Gather every line below where "next" appears.

"""

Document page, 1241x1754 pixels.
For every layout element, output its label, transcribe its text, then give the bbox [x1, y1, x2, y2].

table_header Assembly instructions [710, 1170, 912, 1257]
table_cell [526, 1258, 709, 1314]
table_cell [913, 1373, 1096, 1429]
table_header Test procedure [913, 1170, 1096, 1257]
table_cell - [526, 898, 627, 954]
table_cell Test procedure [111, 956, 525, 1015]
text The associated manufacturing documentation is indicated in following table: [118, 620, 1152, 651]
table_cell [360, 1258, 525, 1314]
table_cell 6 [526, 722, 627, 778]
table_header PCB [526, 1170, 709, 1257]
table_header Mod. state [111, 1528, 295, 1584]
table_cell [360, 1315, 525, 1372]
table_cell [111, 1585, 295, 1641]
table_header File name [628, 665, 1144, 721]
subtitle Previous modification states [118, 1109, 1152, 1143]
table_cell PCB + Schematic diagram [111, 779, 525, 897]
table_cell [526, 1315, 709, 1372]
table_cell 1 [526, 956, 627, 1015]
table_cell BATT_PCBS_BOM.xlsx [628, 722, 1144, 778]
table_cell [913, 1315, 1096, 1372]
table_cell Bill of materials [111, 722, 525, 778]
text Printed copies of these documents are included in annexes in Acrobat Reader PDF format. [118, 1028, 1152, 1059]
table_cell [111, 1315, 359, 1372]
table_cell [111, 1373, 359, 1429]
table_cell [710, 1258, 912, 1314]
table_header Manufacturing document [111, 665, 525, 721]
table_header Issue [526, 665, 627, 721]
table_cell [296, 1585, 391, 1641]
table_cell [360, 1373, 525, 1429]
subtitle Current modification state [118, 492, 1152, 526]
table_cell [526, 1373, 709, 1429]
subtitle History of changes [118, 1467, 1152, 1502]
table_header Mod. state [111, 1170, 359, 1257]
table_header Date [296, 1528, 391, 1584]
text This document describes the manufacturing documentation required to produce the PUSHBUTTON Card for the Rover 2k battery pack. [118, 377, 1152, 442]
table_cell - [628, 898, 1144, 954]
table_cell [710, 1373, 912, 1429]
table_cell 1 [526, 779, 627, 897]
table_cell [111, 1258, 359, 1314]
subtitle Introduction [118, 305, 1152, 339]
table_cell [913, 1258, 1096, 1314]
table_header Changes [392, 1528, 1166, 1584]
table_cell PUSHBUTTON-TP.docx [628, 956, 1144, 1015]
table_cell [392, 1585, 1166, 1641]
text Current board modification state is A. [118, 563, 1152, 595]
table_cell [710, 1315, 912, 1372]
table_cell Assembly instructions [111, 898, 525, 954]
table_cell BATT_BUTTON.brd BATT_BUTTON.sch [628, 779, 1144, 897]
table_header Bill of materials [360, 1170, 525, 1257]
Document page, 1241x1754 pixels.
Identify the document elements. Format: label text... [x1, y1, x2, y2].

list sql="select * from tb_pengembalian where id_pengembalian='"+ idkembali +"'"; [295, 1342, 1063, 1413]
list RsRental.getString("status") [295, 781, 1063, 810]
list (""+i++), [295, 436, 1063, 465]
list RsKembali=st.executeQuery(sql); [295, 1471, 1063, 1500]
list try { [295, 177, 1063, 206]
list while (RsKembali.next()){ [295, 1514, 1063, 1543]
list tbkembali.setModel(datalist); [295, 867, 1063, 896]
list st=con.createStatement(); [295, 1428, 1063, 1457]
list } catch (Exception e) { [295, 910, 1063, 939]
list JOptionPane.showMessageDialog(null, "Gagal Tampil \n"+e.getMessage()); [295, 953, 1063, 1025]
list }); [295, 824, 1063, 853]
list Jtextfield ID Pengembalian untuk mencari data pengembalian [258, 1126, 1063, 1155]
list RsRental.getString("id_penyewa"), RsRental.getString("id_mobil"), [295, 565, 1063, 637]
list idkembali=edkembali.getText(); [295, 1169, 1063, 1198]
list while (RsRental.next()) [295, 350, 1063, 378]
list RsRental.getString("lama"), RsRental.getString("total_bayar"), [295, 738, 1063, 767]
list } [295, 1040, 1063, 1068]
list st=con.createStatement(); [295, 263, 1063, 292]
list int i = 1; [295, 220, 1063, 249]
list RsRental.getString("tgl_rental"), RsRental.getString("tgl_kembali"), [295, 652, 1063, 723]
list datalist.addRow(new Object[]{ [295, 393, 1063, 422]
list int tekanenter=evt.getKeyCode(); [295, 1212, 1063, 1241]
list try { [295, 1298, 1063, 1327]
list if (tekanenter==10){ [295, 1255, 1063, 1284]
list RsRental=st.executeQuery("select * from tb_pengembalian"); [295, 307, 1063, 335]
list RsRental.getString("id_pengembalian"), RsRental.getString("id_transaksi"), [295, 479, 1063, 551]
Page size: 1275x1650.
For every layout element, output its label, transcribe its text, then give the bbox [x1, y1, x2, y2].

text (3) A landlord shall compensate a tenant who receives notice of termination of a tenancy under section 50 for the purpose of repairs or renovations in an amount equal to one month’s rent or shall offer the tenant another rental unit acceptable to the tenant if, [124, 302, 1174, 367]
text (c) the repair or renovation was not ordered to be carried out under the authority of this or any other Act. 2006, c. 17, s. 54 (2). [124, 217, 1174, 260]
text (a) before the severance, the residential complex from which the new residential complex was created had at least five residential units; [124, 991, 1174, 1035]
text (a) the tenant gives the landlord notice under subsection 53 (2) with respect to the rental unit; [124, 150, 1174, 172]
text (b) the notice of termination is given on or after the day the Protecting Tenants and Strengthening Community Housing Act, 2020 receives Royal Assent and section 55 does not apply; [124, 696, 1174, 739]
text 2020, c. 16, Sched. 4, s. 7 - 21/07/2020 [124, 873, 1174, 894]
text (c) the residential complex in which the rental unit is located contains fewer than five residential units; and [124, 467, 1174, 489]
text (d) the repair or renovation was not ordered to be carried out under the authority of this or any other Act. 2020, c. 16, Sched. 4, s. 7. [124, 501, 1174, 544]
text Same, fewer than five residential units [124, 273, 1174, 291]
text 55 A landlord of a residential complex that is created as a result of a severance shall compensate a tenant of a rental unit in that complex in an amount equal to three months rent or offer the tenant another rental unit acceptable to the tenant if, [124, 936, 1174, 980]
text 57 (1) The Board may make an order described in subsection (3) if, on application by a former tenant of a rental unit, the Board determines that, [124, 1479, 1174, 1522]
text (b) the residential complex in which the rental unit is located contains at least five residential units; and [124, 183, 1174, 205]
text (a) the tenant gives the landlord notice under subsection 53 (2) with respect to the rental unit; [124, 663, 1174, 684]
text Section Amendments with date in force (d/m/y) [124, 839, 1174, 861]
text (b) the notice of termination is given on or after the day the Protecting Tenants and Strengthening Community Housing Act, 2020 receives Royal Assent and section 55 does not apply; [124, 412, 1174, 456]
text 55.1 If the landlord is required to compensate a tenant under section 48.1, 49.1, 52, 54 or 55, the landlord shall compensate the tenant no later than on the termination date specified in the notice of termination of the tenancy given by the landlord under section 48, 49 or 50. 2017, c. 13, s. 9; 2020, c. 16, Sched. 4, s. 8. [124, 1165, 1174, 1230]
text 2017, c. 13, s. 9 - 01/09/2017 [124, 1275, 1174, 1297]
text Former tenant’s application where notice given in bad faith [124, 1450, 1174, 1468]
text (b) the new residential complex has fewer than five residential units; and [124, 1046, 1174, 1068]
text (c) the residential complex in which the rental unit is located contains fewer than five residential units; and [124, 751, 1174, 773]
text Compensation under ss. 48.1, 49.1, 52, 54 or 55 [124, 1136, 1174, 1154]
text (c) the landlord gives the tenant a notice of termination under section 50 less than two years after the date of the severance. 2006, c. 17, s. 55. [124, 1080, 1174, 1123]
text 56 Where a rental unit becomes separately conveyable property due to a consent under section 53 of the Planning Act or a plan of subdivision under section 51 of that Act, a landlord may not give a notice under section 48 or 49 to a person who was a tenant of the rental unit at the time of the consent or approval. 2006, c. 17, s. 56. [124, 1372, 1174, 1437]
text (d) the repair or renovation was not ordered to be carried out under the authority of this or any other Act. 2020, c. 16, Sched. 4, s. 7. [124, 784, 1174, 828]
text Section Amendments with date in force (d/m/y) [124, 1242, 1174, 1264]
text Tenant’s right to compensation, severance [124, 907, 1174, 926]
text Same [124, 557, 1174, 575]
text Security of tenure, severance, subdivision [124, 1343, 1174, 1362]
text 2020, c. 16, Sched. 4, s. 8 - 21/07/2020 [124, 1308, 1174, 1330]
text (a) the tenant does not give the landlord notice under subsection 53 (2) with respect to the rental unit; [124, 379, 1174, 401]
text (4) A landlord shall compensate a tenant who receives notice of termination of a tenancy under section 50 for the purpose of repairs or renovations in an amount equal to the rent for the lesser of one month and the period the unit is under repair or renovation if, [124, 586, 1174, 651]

"""

__Exercise result__.
list while (RsKembali.next()){ [295, 1514, 1063, 1543]
list while (RsRental.next()) [295, 350, 1063, 378]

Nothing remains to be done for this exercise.